» Work task
Pull every line containing the word "with" from the records.

[Data for review — start]

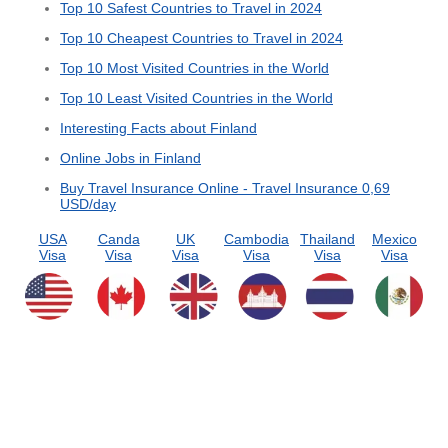
Top 10 Safest Countries to Travel in 2024
Top 10 Cheapest Countries to Travel in 2024
Top 10 Most Visited Countries in the World
Top 10 Least Visited Countries in the World
Interesting Facts about Finland
Online Jobs in Finland
Buy Travel Insurance Online - Travel Insurance 0,69
USD/day
USA
Canda
UK
Cambodia
Thailand
Mexico
Visa
Visa
Visa
Visa
Visa
Visa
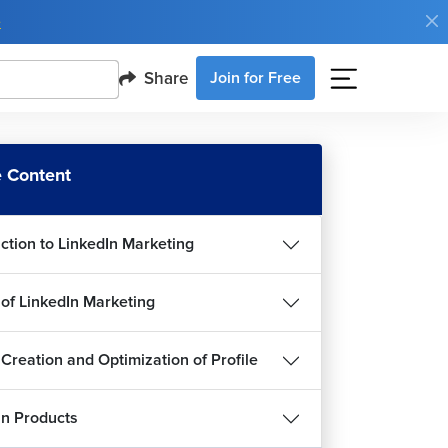
e
Share
Join for Free
 Content
uction to LinkedIn Marketing
 of LinkedIn Marketing
 Creation and Optimization of Profile
In Products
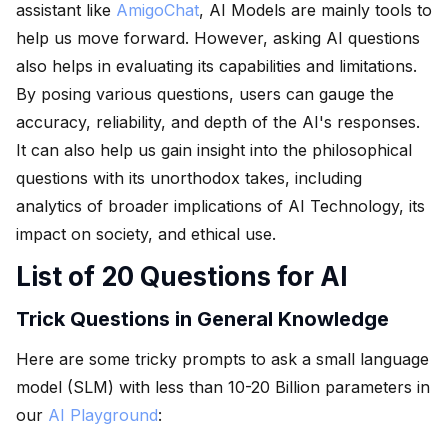
assistant like
AmigoChat
, AI Models are mainly tools to
help us move forward. However, asking AI questions
also helps in evaluating its capabilities and limitations.
By posing various questions, users can gauge the
accuracy, reliability, and depth of the AI's responses.
It can also help us gain insight into the philosophical
questions with its unorthodox takes, including
analytics of broader implications of AI Technology, its
impact on society, and ethical use.
List of 20 Questions for AI
Trick Questions in General Knowledge
Here are some tricky prompts to ask a small language
model (SLM) with less than 10-20 Billion parameters in
our
AI Playground
:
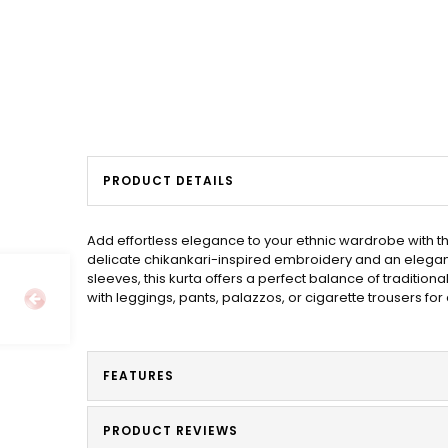
PRODUCT DETAILS
Add effortless elegance to your ethnic wardrobe with th
delicate chikankari-inspired embroidery and an elegant s
sleeves, this kurta offers a perfect balance of traditiona
with leggings, pants, palazzos, or cigarette trousers for
FEATURES
PRODUCT REVIEWS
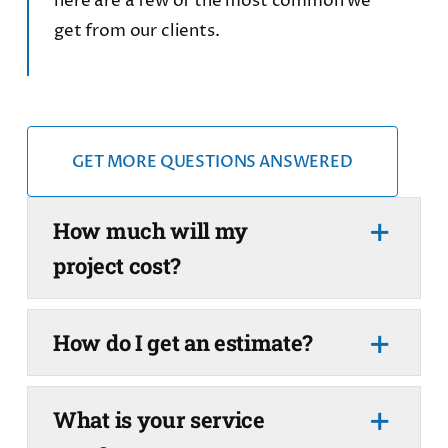
here are a few of the most common we
get from our clients.
GET MORE QUESTIONS ANSWERED
How much will my
project cost?
How do I get an estimate?
What is your service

[Data for review — finish]

» Solution to the problem
questions with its unorthodox takes, including
model (SLM) with less than 10-20 Billion parameters in
Add effortless elegance to your ethnic wardrobe with th
with leggings, pants, palazzos, or cigarette trousers for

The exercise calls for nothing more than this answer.